What about security?
With a translation script in hand, a nefarious person might think they could just pay for one domain and then use the script on it and any other domain/subdomain they wanted. The folks managing Dialect Ready seem to have thought about and created a way to prevent this. Details around their security approach are not publically available. I can say that the client script they provided for use on this blog is unique to this site and will not work on other domains. You can relax knowing that the script they provide you will not be usable on sites that you don't manage or own.Also, keep in mind that any content you permit to be translated will be cached on their end and client side. This is apparently to ensure good response times for translations.
Client side caching can still work in a preview first setup, as only those clients with access to a preview environment would have translations cached locally. I'm assuming you're protecting your upstream/non-prod environments with some form of authentication or better yet zero trust architecture. If you're not doing that, I would advise you to start.

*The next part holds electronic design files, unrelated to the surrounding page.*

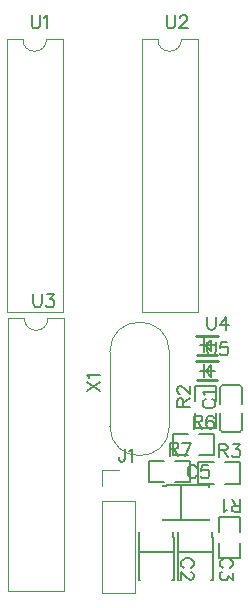
<source format=gto>
G04 Layer: TopSilkscreenLayer*
G04 EasyEDA v6.5.34, 2023-08-27 08:43:48*
G04 90a6fbf4bffc4057ae6bdd16324da943,d57712b53ce844a48ecc409583de2b89,10*
G04 Gerber Generator version 0.2*
G04 Scale: 100 percent, Rotated: No, Reflected: No *
G04 Dimensions in millimeters *
G04 leading zeros omitted , absolute positions ,4 integer and 5 decimal *
%FSLAX45Y45*%
%MOMM*%

%ADD10C,0.1524*%
%ADD11C,0.1520*%
%ADD12C,0.1200*%
%ADD13C,0.2540*%
%ADD14C,0.2000*%
%ADD15C,0.0149*%

%LPD*%
D10*
X2742691Y5488178D02*
G01*
X2732277Y5482844D01*
X2721863Y5472429D01*
X2716784Y5462270D01*
X2716784Y5441442D01*
X2721863Y5431028D01*
X2732277Y5420613D01*
X2742691Y5415279D01*
X2758440Y5410200D01*
X2784347Y5410200D01*
X2799841Y5415279D01*
X2810256Y5420613D01*
X2820670Y5431028D01*
X2825750Y5441442D01*
X2825750Y5462270D01*
X2820670Y5472429D01*
X2810256Y5482844D01*
X2799841Y5488178D01*
X2737611Y5522468D02*
G01*
X2732277Y5532881D01*
X2716784Y5548376D01*
X2825750Y5548376D01*
X2616708Y4062221D02*
G01*
X2627122Y4067555D01*
X2637536Y4077970D01*
X2642615Y4088129D01*
X2642615Y4108957D01*
X2637536Y4119371D01*
X2627122Y4129786D01*
X2616708Y4135120D01*
X2600959Y4140200D01*
X2575052Y4140200D01*
X2559558Y4135120D01*
X2549143Y4129786D01*
X2538729Y4119371D01*
X2533650Y4108957D01*
X2533650Y4088129D01*
X2538729Y4077970D01*
X2549143Y4067555D01*
X2559558Y4062221D01*
X2616708Y4022852D02*
G01*
X2621788Y4022852D01*
X2632202Y4017518D01*
X2637536Y4012437D01*
X2642615Y4002023D01*
X2642615Y3981195D01*
X2637536Y3970781D01*
X2632202Y3965702D01*
X2621788Y3960368D01*
X2611374Y3960368D01*
X2600959Y3965702D01*
X2585465Y3976115D01*
X2533650Y4027931D01*
X2533650Y3955287D01*
X2946908Y4062221D02*
G01*
X2957322Y4067555D01*
X2967736Y4077970D01*
X2972815Y4088129D01*
X2972815Y4108957D01*
X2967736Y4119371D01*
X2957322Y4129786D01*
X2946908Y4135120D01*
X2931159Y4140200D01*
X2905252Y4140200D01*
X2889758Y4135120D01*
X2879343Y4129786D01*
X2868929Y4119371D01*
X2863850Y4108957D01*
X2863850Y4088129D01*
X2868929Y4077970D01*
X2879343Y4067555D01*
X2889758Y4062221D01*
X2972815Y4017518D02*
G01*
X2972815Y3960368D01*
X2931159Y3991610D01*
X2931159Y3976115D01*
X2926079Y3965702D01*
X2921000Y3960368D01*
X2905252Y3955287D01*
X2894838Y3955287D01*
X2879343Y3960368D01*
X2868929Y3970781D01*
X2863850Y3986529D01*
X2863850Y4002023D01*
X2868929Y4017518D01*
X2874009Y4022852D01*
X2884424Y4027931D01*
X2668777Y4902707D02*
G01*
X2663443Y4913121D01*
X2653029Y4923536D01*
X2642870Y4928615D01*
X2622041Y4928615D01*
X2611627Y4923536D01*
X2601213Y4913121D01*
X2595879Y4902707D01*
X2590800Y4886960D01*
X2590800Y4861052D01*
X2595879Y4845557D01*
X2601213Y4835144D01*
X2611627Y4824729D01*
X2622041Y4819650D01*
X2642870Y4819650D01*
X2653029Y4824729D01*
X2663443Y4835144D01*
X2668777Y4845557D01*
X2765297Y4928615D02*
G01*
X2713481Y4928615D01*
X2708147Y4881879D01*
X2713481Y4886960D01*
X2728975Y4892294D01*
X2744470Y4892294D01*
X2760218Y4886960D01*
X2770631Y4876800D01*
X2775711Y4861052D01*
X2775711Y4850637D01*
X2770631Y4835144D01*
X2760218Y4824729D01*
X2744470Y4819650D01*
X2728975Y4819650D01*
X2713481Y4824729D01*
X2708147Y4829810D01*
X2703068Y4840223D01*
X2058670Y5068315D02*
G01*
X2058670Y4985257D01*
X2053336Y4969510D01*
X2048256Y4964429D01*
X2037841Y4959350D01*
X2027427Y4959350D01*
X2017013Y4964429D01*
X2011679Y4969510D01*
X2006600Y4985257D01*
X2006600Y4995671D01*
X2092959Y5047487D02*
G01*
X2103120Y5052821D01*
X2118868Y5068315D01*
X2118868Y4959350D01*
X3035300Y4532884D02*
G01*
X3035300Y4641850D01*
X3035300Y4532884D02*
G01*
X2988563Y4532884D01*
X2973070Y4537963D01*
X2967736Y4543297D01*
X2962656Y4553712D01*
X2962656Y4564126D01*
X2967736Y4574539D01*
X2973070Y4579620D01*
X2988563Y4584700D01*
X3035300Y4584700D01*
X2998977Y4584700D02*
G01*
X2962656Y4641850D01*
X2928365Y4553712D02*
G01*
X2917952Y4548378D01*
X2902204Y4532884D01*
X2902204Y4641850D01*
X2500884Y5422900D02*
G01*
X2609850Y5422900D01*
X2500884Y5422900D02*
G01*
X2500884Y5469636D01*
X2505963Y5485129D01*
X2511297Y5490463D01*
X2521711Y5495544D01*
X2532125Y5495544D01*
X2542540Y5490463D01*
X2547620Y5485129D01*
X2552700Y5469636D01*
X2552700Y5422900D01*
X2552700Y5459221D02*
G01*
X2609850Y5495544D01*
X2526791Y5535168D02*
G01*
X2521711Y5535168D01*
X2511297Y5540247D01*
X2505963Y5545581D01*
X2500884Y5555995D01*
X2500884Y5576570D01*
X2505963Y5586984D01*
X2511297Y5592318D01*
X2521711Y5597397D01*
X2532125Y5597397D01*
X2542540Y5592318D01*
X2558034Y5581904D01*
X2609850Y5529834D01*
X2609850Y5602731D01*
X2857500Y5106415D02*
G01*
X2857500Y4997450D01*
X2857500Y5106415D02*
G01*
X2904236Y5106415D01*
X2919729Y5101336D01*
X2925063Y5096002D01*
X2930143Y5085587D01*
X2930143Y5075173D01*
X2925063Y5064760D01*
X2919729Y5059679D01*
X2904236Y5054600D01*
X2857500Y5054600D01*
X2893822Y5054600D02*
G01*
X2930143Y4997450D01*
X2974847Y5106415D02*
G01*
X3031997Y5106415D01*
X3001009Y5064760D01*
X3016504Y5064760D01*
X3026918Y5059679D01*
X3031997Y5054600D01*
X3037331Y5038852D01*
X3037331Y5028437D01*
X3031997Y5012944D01*
X3021584Y5002529D01*
X3006090Y4997450D01*
X2990595Y4997450D01*
X2974847Y5002529D01*
X2969768Y5007610D01*
X2964434Y5018023D01*
X2641600Y5347715D02*
G01*
X2641600Y5238750D01*
X2641600Y5347715D02*
G01*
X2688336Y5347715D01*
X2703829Y5342636D01*
X2709163Y5337302D01*
X2714243Y5326887D01*
X2714243Y5316473D01*
X2709163Y5306060D01*
X2703829Y5300979D01*
X2688336Y5295900D01*
X2641600Y5295900D01*
X2677922Y5295900D02*
G01*
X2714243Y5238750D01*
X2811018Y5332221D02*
G01*
X2805684Y5342636D01*
X2790190Y5347715D01*
X2779775Y5347715D01*
X2764281Y5342636D01*
X2753868Y5326887D01*
X2748534Y5300979D01*
X2748534Y5275071D01*
X2753868Y5254244D01*
X2764281Y5243829D01*
X2779775Y5238750D01*
X2785109Y5238750D01*
X2800604Y5243829D01*
X2811018Y5254244D01*
X2816097Y5269737D01*
X2816097Y5275071D01*
X2811018Y5290565D01*
X2800604Y5300979D01*
X2785109Y5306060D01*
X2779775Y5306060D01*
X2764281Y5300979D01*
X2753868Y5290565D01*
X2748534Y5275071D01*
X2438400Y5119115D02*
G01*
X2438400Y5010150D01*
X2438400Y5119115D02*
G01*
X2485136Y5119115D01*
X2500629Y5114036D01*
X2505963Y5108702D01*
X2511043Y5098287D01*
X2511043Y5087873D01*
X2505963Y5077460D01*
X2500629Y5072379D01*
X2485136Y5067300D01*
X2438400Y5067300D01*
X2474722Y5067300D02*
G01*
X2511043Y5010150D01*
X2618231Y5119115D02*
G01*
X2566161Y5010150D01*
X2545334Y5119115D02*
G01*
X2618231Y5119115D01*
X1270000Y8738615D02*
G01*
X1270000Y8660637D01*
X1275079Y8645144D01*
X1285494Y8634729D01*
X1301242Y8629650D01*
X1311655Y8629650D01*
X1327150Y8634729D01*
X1337563Y8645144D01*
X1342644Y8660637D01*
X1342644Y8738615D01*
X1376934Y8717787D02*
G01*
X1387347Y8723121D01*
X1403095Y8738615D01*
X1403095Y8629650D01*
X2413000Y8738615D02*
G01*
X2413000Y8660637D01*
X2418079Y8645144D01*
X2428493Y8634729D01*
X2444241Y8629650D01*
X2454656Y8629650D01*
X2470150Y8634729D01*
X2480563Y8645144D01*
X2485643Y8660637D01*
X2485643Y8738615D01*
X2525268Y8712708D02*
G01*
X2525268Y8717787D01*
X2530347Y8728202D01*
X2535681Y8733536D01*
X2546095Y8738615D01*
X2566670Y8738615D01*
X2577084Y8733536D01*
X2582418Y8728202D01*
X2587497Y8717787D01*
X2587497Y8707374D01*
X2582418Y8696960D01*
X2572004Y8681465D01*
X2519934Y8629650D01*
X2592831Y8629650D01*
X1282700Y6376415D02*
G01*
X1282700Y6298437D01*
X1287779Y6282944D01*
X1298194Y6272529D01*
X1313942Y6267450D01*
X1324355Y6267450D01*
X1339850Y6272529D01*
X1350263Y6282944D01*
X1355344Y6298437D01*
X1355344Y6376415D01*
X1400047Y6376415D02*
G01*
X1457197Y6376415D01*
X1426210Y6334760D01*
X1441704Y6334760D01*
X1452118Y6329679D01*
X1457197Y6324600D01*
X1462531Y6308852D01*
X1462531Y6298437D01*
X1457197Y6282944D01*
X1446784Y6272529D01*
X1431289Y6267450D01*
X1415795Y6267450D01*
X1400047Y6272529D01*
X1394968Y6277610D01*
X1389634Y6288023D01*
X2755900Y6185915D02*
G01*
X2755900Y6107937D01*
X2760979Y6092444D01*
X2771393Y6082029D01*
X2787141Y6076950D01*
X2797556Y6076950D01*
X2813050Y6082029D01*
X2823463Y6092444D01*
X2828543Y6107937D01*
X2828543Y6185915D01*
X2914904Y6185915D02*
G01*
X2862834Y6113271D01*
X2940811Y6113271D01*
X2914904Y6185915D02*
G01*
X2914904Y6076950D01*
X2755900Y5970015D02*
G01*
X2755900Y5892037D01*
X2760979Y5876544D01*
X2771393Y5866129D01*
X2787141Y5861050D01*
X2797556Y5861050D01*
X2813050Y5866129D01*
X2823463Y5876544D01*
X2828543Y5892037D01*
X2828543Y5970015D01*
X2925318Y5970015D02*
G01*
X2873247Y5970015D01*
X2868168Y5923279D01*
X2873247Y5928360D01*
X2888995Y5933694D01*
X2904490Y5933694D01*
X2919984Y5928360D01*
X2930397Y5918200D01*
X2935731Y5902452D01*
X2935731Y5892037D01*
X2930397Y5876544D01*
X2919984Y5866129D01*
X2904490Y5861050D01*
X2888995Y5861050D01*
X2873247Y5866129D01*
X2868168Y5871210D01*
X2862834Y5881623D01*
X1738884Y5558904D02*
G01*
X1847850Y5631548D01*
X1738884Y5631548D02*
G01*
X1847850Y5558904D01*
X1759712Y5665838D02*
G01*
X1754378Y5676252D01*
X1738884Y5692000D01*
X1847850Y5692000D01*
G36*
X2168855Y4360926D02*
G01*
X2168855Y4315206D01*
X2190038Y4315206D01*
X2190038Y4360926D01*
G37*
G36*
X2458161Y4360926D02*
G01*
X2458161Y4315206D01*
X2479344Y4315206D01*
X2479344Y4360926D01*
G37*
G36*
X2499055Y4360926D02*
G01*
X2499055Y4315206D01*
X2520238Y4315206D01*
X2520238Y4360926D01*
G37*
G36*
X2788361Y4360926D02*
G01*
X2788361Y4315206D01*
X2809544Y4315206D01*
X2809544Y4360926D01*
G37*
G36*
X2370074Y4476038D02*
G01*
X2370074Y4454855D01*
X2415794Y4454855D01*
X2415794Y4476038D01*
G37*
G36*
X2370074Y4765344D02*
G01*
X2370074Y4744161D01*
X2415794Y4744161D01*
X2415794Y4765344D01*
G37*
X2868739Y5591319D02*
G01*
X2868739Y5450319D01*
X3049460Y5450319D02*
G01*
X3049460Y5591319D01*
X3034220Y5606559D02*
G01*
X2883979Y5606559D01*
X2868739Y5229080D02*
G01*
X2868739Y5370080D01*
X3049460Y5370080D02*
G01*
X3049460Y5229080D01*
X3034220Y5213840D02*
G01*
X2883979Y5213840D01*
X2471719Y4198185D02*
G01*
X2176480Y4198185D01*
D11*
X2187285Y3957581D02*
G01*
X2176480Y3957581D01*
X2471719Y3957581D02*
G01*
X2460912Y3957581D01*
D10*
X2471719Y4322818D02*
G01*
X2471719Y3957581D01*
X2176480Y4322818D02*
G01*
X2176480Y3957581D01*
X2801919Y4198185D02*
G01*
X2506680Y4198185D01*
D11*
X2517485Y3957581D02*
G01*
X2506680Y3957581D01*
X2801919Y3957581D02*
G01*
X2791112Y3957581D01*
D10*
X2801919Y4322818D02*
G01*
X2801919Y3957581D01*
X2506680Y4322818D02*
G01*
X2506680Y3957581D01*
X2532814Y4757719D02*
G01*
X2532814Y4462480D01*
D11*
X2773418Y4473285D02*
G01*
X2773418Y4462480D01*
X2773418Y4757719D02*
G01*
X2773418Y4746912D01*
D10*
X2408181Y4757719D02*
G01*
X2773418Y4757719D01*
X2408181Y4462480D02*
G01*
X2773418Y4462480D01*
D12*
X1867662Y4622800D02*
G01*
X1867662Y3848862D01*
X2145538Y3848862D01*
X2145538Y4622800D01*
X1867662Y4622800D01*
X1867662Y4749800D02*
G01*
X1867662Y4888737D01*
X2006600Y4888737D01*
D10*
X3038109Y4365619D02*
G01*
X3038109Y4494113D01*
X2854690Y4494113D01*
X2854690Y4365619D01*
X3038109Y4270380D02*
G01*
X3038109Y4141886D01*
X2854690Y4141886D01*
X2854690Y4270380D01*
X2834909Y5470519D02*
G01*
X2834909Y5599013D01*
X2651490Y5599013D01*
X2651490Y5470519D01*
X2834909Y5375280D02*
G01*
X2834909Y5246786D01*
X2651490Y5246786D01*
X2651490Y5375280D01*
X2905119Y4772390D02*
G01*
X3033613Y4772390D01*
X3033613Y4955809D01*
X2905119Y4955809D01*
X2809880Y4772390D02*
G01*
X2681386Y4772390D01*
X2681386Y4955809D01*
X2809880Y4955809D01*
X2689219Y5013690D02*
G01*
X2817713Y5013690D01*
X2817713Y5197109D01*
X2689219Y5197109D01*
X2593980Y5013690D02*
G01*
X2465486Y5013690D01*
X2465486Y5197109D01*
X2593980Y5197109D01*
X2486019Y4785090D02*
G01*
X2614513Y4785090D01*
X2614513Y4968509D01*
X2486019Y4968509D01*
X2390780Y4785090D02*
G01*
X2262286Y4785090D01*
X2262286Y4968509D01*
X2390780Y4968509D01*
D12*
X1195323Y8533637D02*
G01*
X1058418Y8533637D01*
X1058418Y6223762D01*
X1532381Y6223762D01*
X1532381Y8533637D01*
X1395476Y8533637D01*
X2338324Y8533637D02*
G01*
X2201418Y8533637D01*
X2201418Y6223762D01*
X2675381Y6223762D01*
X2675381Y8533637D01*
X2538475Y8533637D01*
X1208023Y6171437D02*
G01*
X1071118Y6171437D01*
X1071118Y3861562D01*
X1545081Y3861562D01*
X1545081Y6171437D01*
X1408176Y6171437D01*
D13*
X2665900Y6023599D02*
G01*
X2845899Y6023599D01*
X2668089Y5863600D02*
G01*
X2843710Y5863600D01*
D14*
X2743200Y5943600D02*
G01*
X2791459Y5991860D01*
X2791459Y5895339D01*
X2745740Y5941060D01*
X2733040Y6002020D02*
G01*
X2733040Y5890260D01*
X2694940Y5943600D02*
G01*
X2824479Y5943600D01*
D13*
X2665900Y5807699D02*
G01*
X2845899Y5807699D01*
X2668089Y5647700D02*
G01*
X2843710Y5647700D01*
D14*
X2743200Y5727700D02*
G01*
X2791459Y5775960D01*
X2791459Y5679439D01*
X2745740Y5725160D01*
X2733040Y5786120D02*
G01*
X2733040Y5674360D01*
X2694940Y5727700D02*
G01*
X2824479Y5727700D01*
D12*
X1931924Y5262740D02*
G01*
X1931924Y5887834D01*
X2436875Y5262740D02*
G01*
X2436875Y5887834D01*
D10*
G75*
G01*
X3049460Y5591320D02*
G03*
X3034221Y5606560I-15240J0D01*
G75*
G01*
X2883979Y5606560D02*
G03*
X2868740Y5591320I1J-15240D01*
G75*
G01*
X3049460Y5229080D02*
G02*
X3034221Y5213840I-15240J0D01*
G75*
G01*
X2883979Y5213840D02*
G02*
X2868740Y5229080I1J15240D01*
D12*
G75*
G01*
X1195400Y8533699D02*
G03*
X1395400Y8533699I100000J0D01*
G75*
G01*
X2338400Y8533699D02*
G03*
X2538400Y8533699I100000J0D01*
G75*
G01*
X1208100Y6171499D02*
G03*
X1408100Y6171499I100000J0D01*
G75*
G01*
X1931901Y5262804D02*
G03*
X2436899Y5262804I252499J0D01*
G75*
G01*
X1931901Y5887804D02*
G02*
X2436899Y5887804I252499J0D01*
M02*

</source>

Real Translations, Real Results!
Once I was all setup, with the script loaded on every page and data-translate attributes added to the title and body elements, I will admit I was a little skeptical about how well this would work out.I can say, after having Dialect Ready enabled for a few weeks it has resulted in MAJOR increases in traffic across the globe. I have to credit some of this to updating the blog to be deployed at the CDN edge, even with that I didn't see much traffic from Greece, Malaysia or Germany (to name a few) before enabling this translation service!
The translation solution has tremendously helped Devopsdrops expand it's userbase, promoting our guides, expertise and apps in more languages.
I very much recommend you give Dialect Ready a try for site translation!